## [Obiettivo dell'esercizio]
Secondo il testo di partenza, in quale data furono uccisi Gennaro Sacco e il figlio Carmine?

## [Testo di partenza]

####################

Comincia oggi in Corte di Assise d’Appello a Napoli il processo a carico dei presunti killer del boss Gennaro Sacco e del figlio Carmine: massacrati a San Pietro a Patierno il 27 novembre del 2009. Stando alle indagini della Dda di Napoli, il boss scissionista del clan Licciardi aveva creato a di San Pietro a Patierno un gruppo insieme coni fratelli Bocchetti. Padre e figlio furono ucciso dagli uomini della stesso clan perché ritenuto “inaffidabile” in quanto confidente della polizia, oltre che al fatto che il figlio Carmine avrebbe trattenuto per se i proventi dello spaccio di droga.

####################

## [Informazioni estratte]
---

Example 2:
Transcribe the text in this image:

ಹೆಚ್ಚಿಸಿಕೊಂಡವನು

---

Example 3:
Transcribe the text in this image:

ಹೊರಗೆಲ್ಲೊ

####################

## [Compito svolto]
Il 27 novembre 2009.